Work instructions
Without including any images, reproduce each entry exactly.

:: Data for this exercise ::

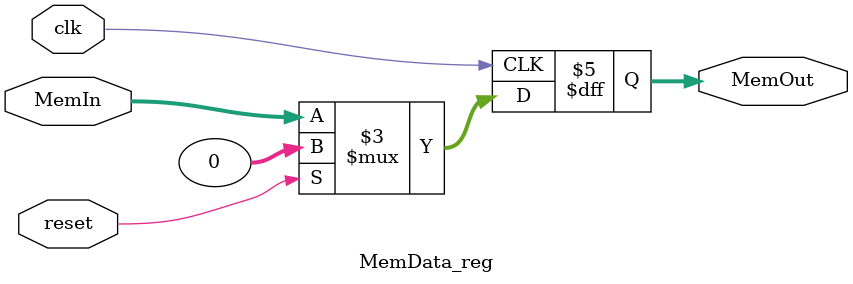
<source format=v>
`timescale 1ns / 1ps
module MemData_reg(MemOut, MemIn, reset, clk);
output 	reg[31:0]	MemOut;
input 	[31:0]	MemIn;
input 				reset,clk;

always @ (posedge clk)
begin 
if (reset) MemOut <= 0;
else MemOut <= MemIn;
end

endmodule

</source>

:::

The answer
<source format=v>
`timescale 1ns / 1ps
module MemData_reg(MemOut, MemIn, reset, clk);
output 	reg[31:0]	MemOut;
input 	[31:0]	MemIn;
input 				reset,clk;

always @ (posedge clk)
begin 
if (reset) MemOut <= 0;
else MemOut <= MemIn;
end

endmodule

</source>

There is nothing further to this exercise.